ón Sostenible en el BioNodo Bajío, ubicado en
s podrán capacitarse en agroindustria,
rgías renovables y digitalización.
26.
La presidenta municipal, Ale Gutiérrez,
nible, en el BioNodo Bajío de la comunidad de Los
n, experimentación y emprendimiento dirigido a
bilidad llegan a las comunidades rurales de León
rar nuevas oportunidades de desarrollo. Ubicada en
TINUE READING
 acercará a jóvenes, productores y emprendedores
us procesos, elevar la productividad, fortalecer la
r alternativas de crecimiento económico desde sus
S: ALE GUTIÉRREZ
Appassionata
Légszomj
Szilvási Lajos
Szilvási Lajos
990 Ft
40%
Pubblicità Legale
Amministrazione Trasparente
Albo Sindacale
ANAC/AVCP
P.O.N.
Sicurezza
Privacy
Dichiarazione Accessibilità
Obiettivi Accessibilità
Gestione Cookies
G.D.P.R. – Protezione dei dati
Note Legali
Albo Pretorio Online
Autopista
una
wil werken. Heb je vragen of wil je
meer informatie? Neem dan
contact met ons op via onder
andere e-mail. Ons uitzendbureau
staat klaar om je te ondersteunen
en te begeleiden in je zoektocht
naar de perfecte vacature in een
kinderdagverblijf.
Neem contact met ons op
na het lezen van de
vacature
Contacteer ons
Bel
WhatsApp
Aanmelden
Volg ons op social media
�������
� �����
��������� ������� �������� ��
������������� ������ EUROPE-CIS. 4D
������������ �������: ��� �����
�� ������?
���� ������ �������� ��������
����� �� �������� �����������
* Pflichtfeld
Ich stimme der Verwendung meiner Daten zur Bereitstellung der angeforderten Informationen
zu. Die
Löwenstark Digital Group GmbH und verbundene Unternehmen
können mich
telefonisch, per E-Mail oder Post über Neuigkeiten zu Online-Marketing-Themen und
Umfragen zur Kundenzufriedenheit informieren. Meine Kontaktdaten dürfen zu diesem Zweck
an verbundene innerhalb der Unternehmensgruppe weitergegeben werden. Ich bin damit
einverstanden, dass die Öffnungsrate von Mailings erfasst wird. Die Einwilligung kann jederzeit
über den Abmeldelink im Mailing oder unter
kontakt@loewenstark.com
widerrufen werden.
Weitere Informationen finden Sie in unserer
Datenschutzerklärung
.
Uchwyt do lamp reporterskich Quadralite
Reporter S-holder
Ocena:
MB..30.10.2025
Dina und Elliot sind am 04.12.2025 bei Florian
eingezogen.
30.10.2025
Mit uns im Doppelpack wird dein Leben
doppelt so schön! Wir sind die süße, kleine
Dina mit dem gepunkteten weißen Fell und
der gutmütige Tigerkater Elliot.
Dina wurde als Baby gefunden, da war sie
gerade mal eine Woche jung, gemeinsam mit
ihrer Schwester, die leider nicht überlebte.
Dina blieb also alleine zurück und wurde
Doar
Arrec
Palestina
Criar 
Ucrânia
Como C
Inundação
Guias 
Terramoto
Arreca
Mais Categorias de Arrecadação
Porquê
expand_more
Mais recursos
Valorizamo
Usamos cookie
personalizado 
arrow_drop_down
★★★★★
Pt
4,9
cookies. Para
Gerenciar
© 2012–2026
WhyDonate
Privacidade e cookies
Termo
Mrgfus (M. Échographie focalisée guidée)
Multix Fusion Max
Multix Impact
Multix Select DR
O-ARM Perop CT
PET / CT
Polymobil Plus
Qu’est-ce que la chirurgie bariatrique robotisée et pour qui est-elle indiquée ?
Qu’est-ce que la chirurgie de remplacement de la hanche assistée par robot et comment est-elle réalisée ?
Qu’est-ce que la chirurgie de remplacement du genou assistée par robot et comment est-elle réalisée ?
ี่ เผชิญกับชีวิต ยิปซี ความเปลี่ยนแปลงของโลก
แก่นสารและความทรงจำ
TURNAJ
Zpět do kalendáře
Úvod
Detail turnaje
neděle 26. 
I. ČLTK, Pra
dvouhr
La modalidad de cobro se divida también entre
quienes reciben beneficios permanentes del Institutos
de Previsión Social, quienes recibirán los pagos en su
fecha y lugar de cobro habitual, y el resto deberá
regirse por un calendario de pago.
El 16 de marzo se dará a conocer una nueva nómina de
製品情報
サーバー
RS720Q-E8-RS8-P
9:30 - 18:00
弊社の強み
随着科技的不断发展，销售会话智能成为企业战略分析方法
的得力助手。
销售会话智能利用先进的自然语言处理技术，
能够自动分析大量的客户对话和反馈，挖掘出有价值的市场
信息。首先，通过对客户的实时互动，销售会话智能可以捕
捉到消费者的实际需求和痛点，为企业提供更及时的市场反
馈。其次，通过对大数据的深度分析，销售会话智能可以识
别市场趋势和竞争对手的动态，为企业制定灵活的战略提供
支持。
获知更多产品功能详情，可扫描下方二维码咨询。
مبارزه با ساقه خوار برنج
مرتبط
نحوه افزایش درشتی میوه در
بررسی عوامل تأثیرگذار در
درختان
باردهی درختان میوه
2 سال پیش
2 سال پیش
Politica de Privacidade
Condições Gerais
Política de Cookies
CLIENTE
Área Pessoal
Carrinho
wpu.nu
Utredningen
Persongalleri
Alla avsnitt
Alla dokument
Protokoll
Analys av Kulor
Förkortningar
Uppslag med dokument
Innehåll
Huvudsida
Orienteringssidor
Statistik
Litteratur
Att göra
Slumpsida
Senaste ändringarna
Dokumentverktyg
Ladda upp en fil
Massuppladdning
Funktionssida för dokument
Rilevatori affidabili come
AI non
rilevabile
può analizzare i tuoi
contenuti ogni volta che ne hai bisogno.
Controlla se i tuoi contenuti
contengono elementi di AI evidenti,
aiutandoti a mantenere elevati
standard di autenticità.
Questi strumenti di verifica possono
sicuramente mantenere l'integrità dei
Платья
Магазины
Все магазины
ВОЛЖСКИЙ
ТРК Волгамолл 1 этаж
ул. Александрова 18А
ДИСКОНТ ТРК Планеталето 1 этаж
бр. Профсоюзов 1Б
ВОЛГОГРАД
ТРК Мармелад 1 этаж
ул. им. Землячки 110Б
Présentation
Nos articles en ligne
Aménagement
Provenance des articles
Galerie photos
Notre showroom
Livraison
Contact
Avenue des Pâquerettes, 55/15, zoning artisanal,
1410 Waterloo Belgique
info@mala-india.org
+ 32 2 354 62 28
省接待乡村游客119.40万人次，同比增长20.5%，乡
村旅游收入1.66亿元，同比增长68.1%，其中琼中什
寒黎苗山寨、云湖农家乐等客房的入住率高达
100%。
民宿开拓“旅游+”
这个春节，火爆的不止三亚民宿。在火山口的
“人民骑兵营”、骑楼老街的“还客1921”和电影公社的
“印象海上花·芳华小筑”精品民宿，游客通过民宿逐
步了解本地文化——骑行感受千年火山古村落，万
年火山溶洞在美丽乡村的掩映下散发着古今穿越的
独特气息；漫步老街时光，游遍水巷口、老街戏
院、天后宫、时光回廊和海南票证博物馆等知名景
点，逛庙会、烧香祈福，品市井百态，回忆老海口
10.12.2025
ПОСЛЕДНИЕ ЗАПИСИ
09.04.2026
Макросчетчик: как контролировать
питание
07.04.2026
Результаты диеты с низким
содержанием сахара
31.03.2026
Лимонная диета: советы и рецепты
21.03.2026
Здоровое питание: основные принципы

> [WORK TO BE COMPLETED]: Each line of the data that contains "Dina" belongs in the answer.

> [ANSWER SPACE]:
Dina und Elliot sind am 04.12.2025 bei Florian
Dina mit dem gepunkteten weißen Fell und
Dina wurde als Baby gefunden, da war sie
Dina blieb also alleine zurück und wurde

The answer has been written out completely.